Alzheimer’s Disease and Its Impact on Oral Health

Elderly couple on a jawbone

Those with Alzheimer’s disease need all the care they can get, and it is especially important for dentists to focus on patients suffering from this condition to give them the best care possible. When caring for patients with Alzheimer’s disease, it means understanding their struggles and working with them and their loved ones to give them good oral health. However, Alzheimer’s disease often contributes to a higher rate of dental problems. Oral health tends to decline with the progression of this disease, and because of this correlation, it’s essential to bring awareness to everyone about this disease and its effects. But why does oral health decline with the progression of this disease? 

We’re here to explore research revolving around this topic, help further understand the correlation between poor oral health and Alzheimer’s disease, and how people can help their loved ones with this condition give them better opportunities for dental care. 

Why Does Alzheimer’s Impact Oral Health? 

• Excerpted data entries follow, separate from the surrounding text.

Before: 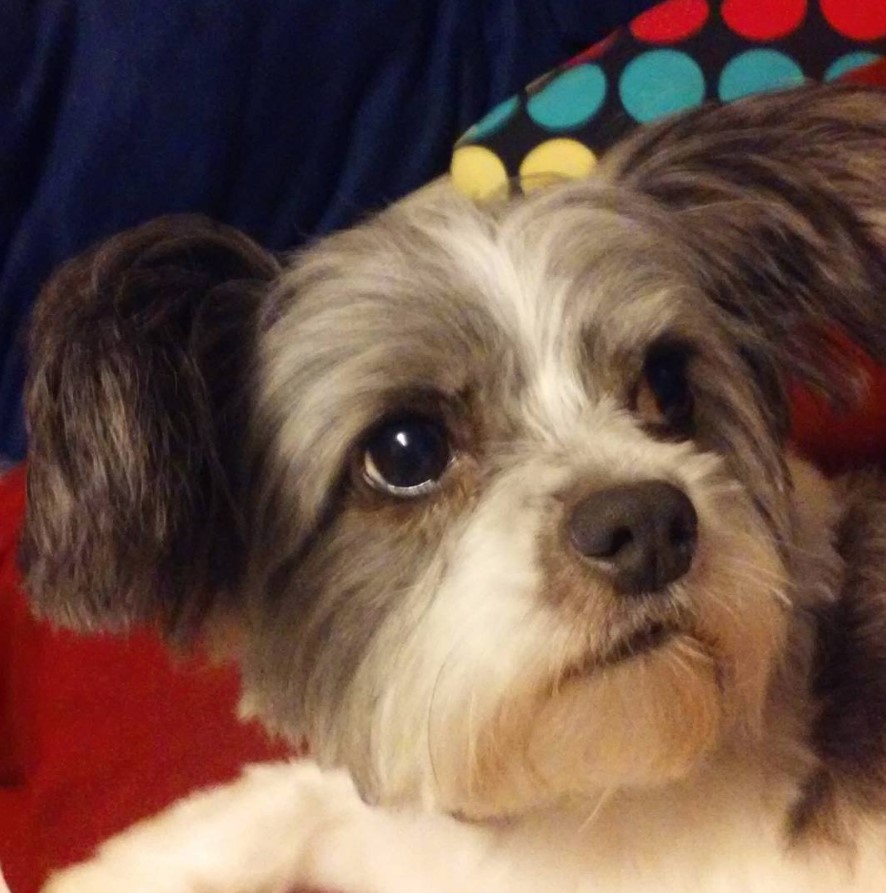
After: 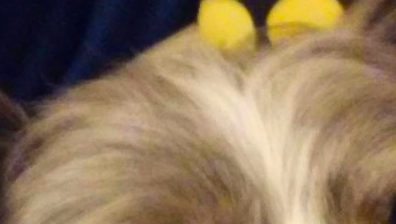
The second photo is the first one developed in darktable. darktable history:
contrast equalizer: octaves 7, y [[0.502, 0.505, 0.512, 0.529, 0.564, 0.588], [0.5 ×6], [0.502, 0.505, 0.512, 0.529, 0.564, 0.588], [0, 0.001, 0.001, 0.004, 0.008, 0.011], [0, 0.001, 0.001, 0.004, 0.008, 0.011]], mix -1
color balance rgb: perceptual saturation grading › global saturation 20%, global vibrance 20%
crop: left 28.64%, top 16.832%, right 26.637%, bottom 58.055%
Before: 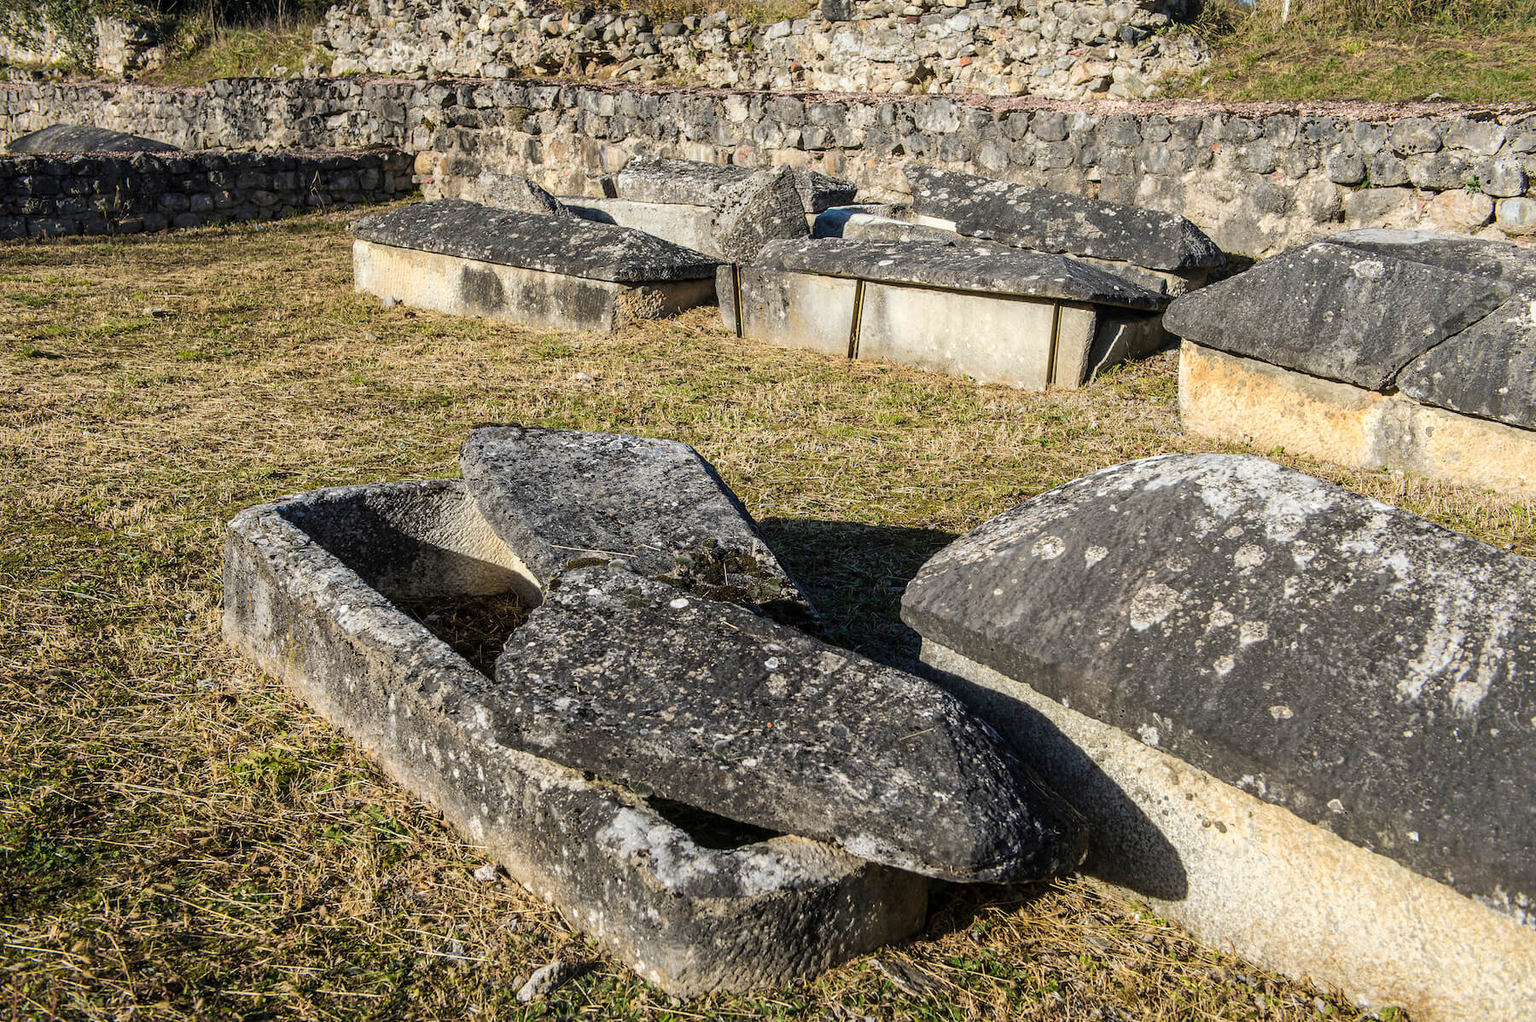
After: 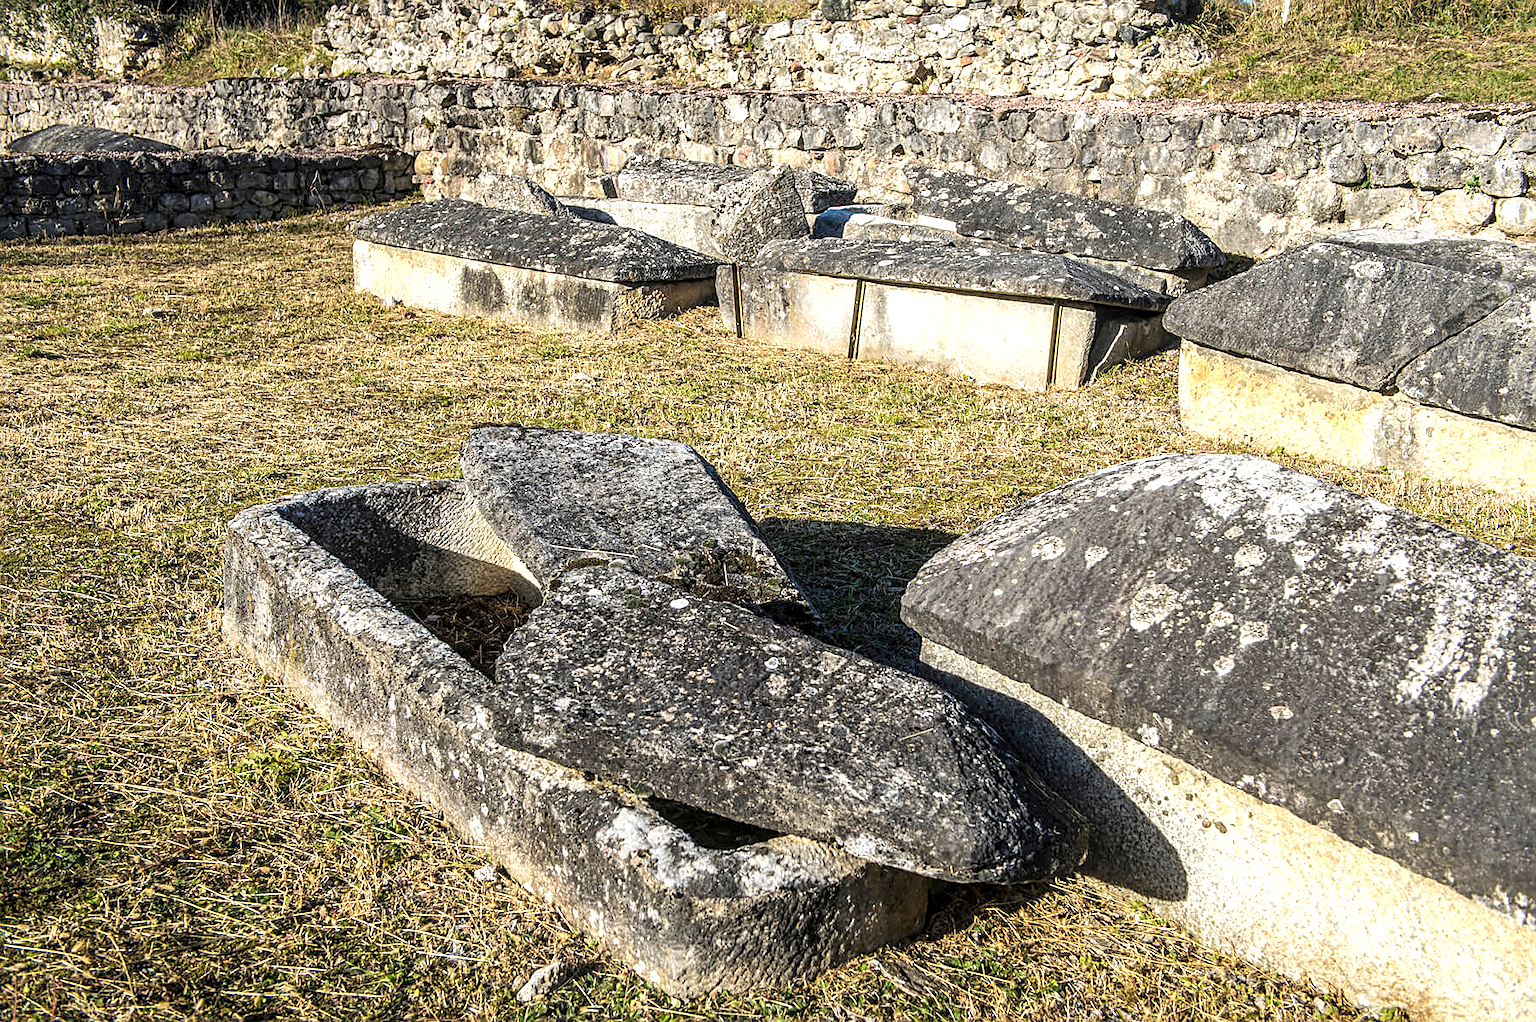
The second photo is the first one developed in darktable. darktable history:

These two factors often correlate with one another because studies have shown that with the development of either condition, the other comes along right after. Studies from Harvard University show that the development of gingivitis can lead to an increased risk of Alzheimer’s disease, as researchers have concluded that the bacteria strain Porphyromonas gingivalis found throughout the gums spreads to the brain and destroys nerve cells controlling memory. Combined with the effects of aging, the inability to absorb nutrients such as calcium and vitamin D, and the decline of health overall, the risk of Alzheimer’s increases. 

On the other hand, when Alzheimer’s disease is present, it impacts memory to the point where basic tasks, such as brushing and flossing, are easily forgotten. Combined with the effects of already presiding oral health problems such as cavities and gum disease, Alzheimer’s disease increases the risk of those diseases persisting and getting worse over time. When occurring at a regular pace, oral care declines over time and creates a worse situation for the patient unless treatment is made. 

Helping Your Loved One With Alzheimer’s Through Dental Care

Visiting the dentist early, especially if recently diagnosed with Alzheimer’s, can be the best way to protect your teeth and gums. Your dentist will be able to work with you to create long-term treatment plans with you and your loved ones and help schedule appointments ahead of time. During this time, loved ones with Alzheimer’s should be given attention, time, and care when it comes to their oral health. Ways you can help your loved ones who have Alzheimer’s with their oral health include:

  • Provide simple to follow instructions for brushing and flossing their teeth. This will help them remember or attempt to remember basic tasks. 
  • If needed, brush and floss their teeth as part of their care. 
  • If they need assistance, brush and floss your teeth alongside them to provide them with a sense of companionship. 
  • Find a trustworthy dentist that specializes in working with older generations to help them out with their oral care needs.